THE TASK: Starting from the first line of the records and stopping after the line that contains "[1910, 956, 1923, 964] StreetName: 10TH", turn those lines into a Markdown table with the columns Row and Line, leaving out any blank lines.
## Begin STORED RECORDS
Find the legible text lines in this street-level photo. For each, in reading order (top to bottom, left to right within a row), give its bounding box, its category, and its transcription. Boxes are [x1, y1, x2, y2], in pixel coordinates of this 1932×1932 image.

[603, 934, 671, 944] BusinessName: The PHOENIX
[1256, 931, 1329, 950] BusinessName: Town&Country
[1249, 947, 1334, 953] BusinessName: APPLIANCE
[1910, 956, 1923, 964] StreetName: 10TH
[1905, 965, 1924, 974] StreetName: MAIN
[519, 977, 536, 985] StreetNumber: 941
## End STORED RECORDS
TASK ANSWER:
| Row | Line |
|---|---|
| 1 | Find the legible text lines in this street-level photo. For each, in reading order (top to bottom, left to right within a row), give its bounding box, its category, and its transcription. Boxes are [x1, y1, x2, y2], in pixel coordinates of this 1932×1932 image. |
| 2 | [603, 934, 671, 944] BusinessName: The PHOENIX |
| 3 | [1256, 931, 1329, 950] BusinessName: Town&Country |
| 4 | [1249, 947, 1334, 953] BusinessName: APPLIANCE |
| 5 | [1910, 956, 1923, 964] StreetName: 10TH |